— START OF Source text —

Single by Run-DMC

from the album A Very Special Christmas
- B-side: "Peter Piper"
- Released: November 25, 1987
- Recorded: 1987
- Genre: Golden age hip hop; comedy hip hop; rap rock; Christmas;
- Length: 2:59
- Label: A&M Profile
- Songwriters: Joseph Simmons, Darryl McDaniels, Jason Mizell
- Producers: Rick Rubin, Run-DMC

Run-DMC singles chronology
| "It's Tricky" (1987) | "Christmas in Hollis" (1987) | "I'm Not Going Out Like That" (1988) |

Music video
- "Christmas in Hollis" on YouTube

= Christmas in Hollis =

"Christmas in Hollis" is a single by Run-DMC that was included on two 1987 Christmas compilation albums featuring various artists: A Very Special Christmas (A&M 3911) and Christmas Rap (Profile 1247). When Bill Adler first asked Run-DMC to contribute to A Very Special Christmas—the first in a series of various artists compilation albums produced to benefit the Special Olympics—they refused. After Bill—who was then the director of publicity for Rush Productions, which managed Run-DMC—gave the band the idea for "Christmas in Hollis", they changed their minds and agreed to be on the album. (Other contributing artists included Whitney Houston, Sting, Bruce Springsteen and the E Street Band, Madonna, and Bob Seger.) The track was produced by the group along with Rick Rubin and was originally released as a single in 1987 by A&M. In 2000, thirteen years after it was first released, it reached number 78 on the Billboard Hot R&B/Hip-Hop Songs chart.

The title refers to Hollis, Queens, the New York City neighborhood in which the members of Run-DMC grew up. The track samples Clarence Carter's 1968 holiday song "Back Door Santa", as well as "Frosty the Snowman", "Jingle Bells", and "Joy to the World" and features an Acme siren.

"Christmas in Hollis" was included as a bonus track on the deluxe edition of Tougher Than Leather.

==Music video==
The music video for "Christmas in Hollis" takes place at the North Pole (although it was not filmed there) and in Hollis, Queens. At the end of the video, Santa is seen flying away with his sled being pulled by a dog. The video was directed by Michael Holman with cinematography by Mark Richardson, both NYU film students at the time, and features a cameo appearance by Bannah McDaniels, DMC's adoptive mother. "Christmas in Hollis" went on to win Rolling Stones Best Video of the Year award in 1987, beating out Michael Jackson's "Bad" directed by Martin Scorsese.

— END OF Source text —
— START OF Supplied data —

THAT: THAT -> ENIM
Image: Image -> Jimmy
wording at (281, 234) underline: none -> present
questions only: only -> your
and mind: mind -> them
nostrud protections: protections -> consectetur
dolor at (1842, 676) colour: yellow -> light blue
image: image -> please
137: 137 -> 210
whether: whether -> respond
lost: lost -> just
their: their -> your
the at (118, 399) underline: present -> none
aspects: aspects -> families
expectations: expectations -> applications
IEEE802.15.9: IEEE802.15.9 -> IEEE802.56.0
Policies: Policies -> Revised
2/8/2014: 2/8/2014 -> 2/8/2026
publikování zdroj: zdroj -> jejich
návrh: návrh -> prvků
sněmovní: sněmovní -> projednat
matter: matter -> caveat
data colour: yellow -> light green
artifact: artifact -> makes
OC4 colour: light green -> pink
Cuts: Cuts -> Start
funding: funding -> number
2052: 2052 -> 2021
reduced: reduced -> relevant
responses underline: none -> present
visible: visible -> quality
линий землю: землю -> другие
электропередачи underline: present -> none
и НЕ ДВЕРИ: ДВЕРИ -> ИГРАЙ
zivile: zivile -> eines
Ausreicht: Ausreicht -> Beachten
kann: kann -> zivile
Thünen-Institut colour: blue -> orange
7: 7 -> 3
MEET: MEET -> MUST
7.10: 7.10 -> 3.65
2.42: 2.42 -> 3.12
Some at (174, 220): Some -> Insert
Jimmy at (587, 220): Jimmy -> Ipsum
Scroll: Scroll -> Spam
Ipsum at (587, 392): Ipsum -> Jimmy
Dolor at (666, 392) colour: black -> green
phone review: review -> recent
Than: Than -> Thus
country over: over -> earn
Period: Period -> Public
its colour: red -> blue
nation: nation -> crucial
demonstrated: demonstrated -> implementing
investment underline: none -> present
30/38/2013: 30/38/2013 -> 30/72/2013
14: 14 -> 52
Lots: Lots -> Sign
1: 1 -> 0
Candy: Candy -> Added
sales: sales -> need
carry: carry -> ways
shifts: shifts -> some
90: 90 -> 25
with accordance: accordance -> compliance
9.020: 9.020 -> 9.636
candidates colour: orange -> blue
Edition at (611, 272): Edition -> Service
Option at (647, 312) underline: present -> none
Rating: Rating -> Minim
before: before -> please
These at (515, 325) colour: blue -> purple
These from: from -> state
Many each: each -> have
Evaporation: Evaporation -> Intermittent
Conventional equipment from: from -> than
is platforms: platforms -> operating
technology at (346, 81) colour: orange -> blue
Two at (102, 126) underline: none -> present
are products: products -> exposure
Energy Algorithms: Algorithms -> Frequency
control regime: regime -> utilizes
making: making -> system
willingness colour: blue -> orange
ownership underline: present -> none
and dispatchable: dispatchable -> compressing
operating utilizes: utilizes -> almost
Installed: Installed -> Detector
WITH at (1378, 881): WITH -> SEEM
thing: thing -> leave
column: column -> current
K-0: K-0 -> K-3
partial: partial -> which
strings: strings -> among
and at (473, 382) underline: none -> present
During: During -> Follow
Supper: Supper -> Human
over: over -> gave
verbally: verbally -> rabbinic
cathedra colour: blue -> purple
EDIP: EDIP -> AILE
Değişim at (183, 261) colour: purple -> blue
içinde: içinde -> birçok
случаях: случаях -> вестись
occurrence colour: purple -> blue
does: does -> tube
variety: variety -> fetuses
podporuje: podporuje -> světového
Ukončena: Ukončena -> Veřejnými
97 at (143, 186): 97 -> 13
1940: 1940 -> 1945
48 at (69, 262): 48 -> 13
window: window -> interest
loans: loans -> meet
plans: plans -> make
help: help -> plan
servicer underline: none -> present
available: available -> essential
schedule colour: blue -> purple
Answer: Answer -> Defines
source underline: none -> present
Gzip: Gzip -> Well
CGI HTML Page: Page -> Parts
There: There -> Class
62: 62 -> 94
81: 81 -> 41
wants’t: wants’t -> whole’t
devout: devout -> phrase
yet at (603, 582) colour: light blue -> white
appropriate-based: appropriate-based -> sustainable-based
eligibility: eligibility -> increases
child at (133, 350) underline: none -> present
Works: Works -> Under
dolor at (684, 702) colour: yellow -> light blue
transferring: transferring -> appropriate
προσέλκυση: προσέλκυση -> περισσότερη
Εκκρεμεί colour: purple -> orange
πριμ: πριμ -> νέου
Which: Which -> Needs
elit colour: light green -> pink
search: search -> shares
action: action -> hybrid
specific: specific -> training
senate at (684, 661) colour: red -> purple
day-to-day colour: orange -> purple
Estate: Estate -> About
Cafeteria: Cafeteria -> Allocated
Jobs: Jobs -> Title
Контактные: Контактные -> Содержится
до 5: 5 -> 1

— END OF Supplied data —

Tasks »
a - What chart position did "Christmas in Hollis" reach in 2000, according to the text about the song?
b - Carry on the article about "Christmas in Hollis" from its final sentence.

Per-task outputs »
a - It reached number 78 on the Billboard Hot R&B/Hip-Hop Songs chart.

b -
==In popular culture==
- The song was used in the movies Less than Zero (1987), Die Hard (1988), The Night Before (2015), How to Be Single (2016), The Grinch (2018), and Holiday Rush (2019).
- Run-DMC performed the song live in the 1987 A Very Special Christmas CBS TV special, and on the Christmas episode of All That.
- It was also used in the TV shows The Office, Everybody Hates Chris, Chuck, Brooklyn Nine-Nine, Ted Lasso, Lip Sync Battle, Orange Is the New Black, Hindsight, The Simpsons, and Hawkeye.
- The song was covered by The A.K.A.s, a punk rock band, in 2003.
- The song was sampled on a track called "Ballin' on Christmas," featuring Jim Jones, J.R. Writer, & Stack Bundles, and released as part of Jones' album "A Dipset X-Mas" in 2006.
- Kid Cholesterol produced a re-edited version of the song entitled "Christmas at Holly's" in 2010.
- The story of the making of the song was told at length by Joseph "Run" Simmons and Bill Adler in Mitchell Kezin's documentary film, "Jingle Bell Rocks" (2013).
- The song was used as part of UK catalogue retailers Argos' Christmas 2014 campaign.
- The song was used in the 2015 and 2018 Christmas ads for the Nissan automobile lineup.
- Eve covered this song on The Talk during the show's holiday special in 2019. During the performance her fellow co-hosts Carrie Ann Inaba performed a dance break and Sheryl Underwood paid homage to Jam Master Jay as Eve's DJ.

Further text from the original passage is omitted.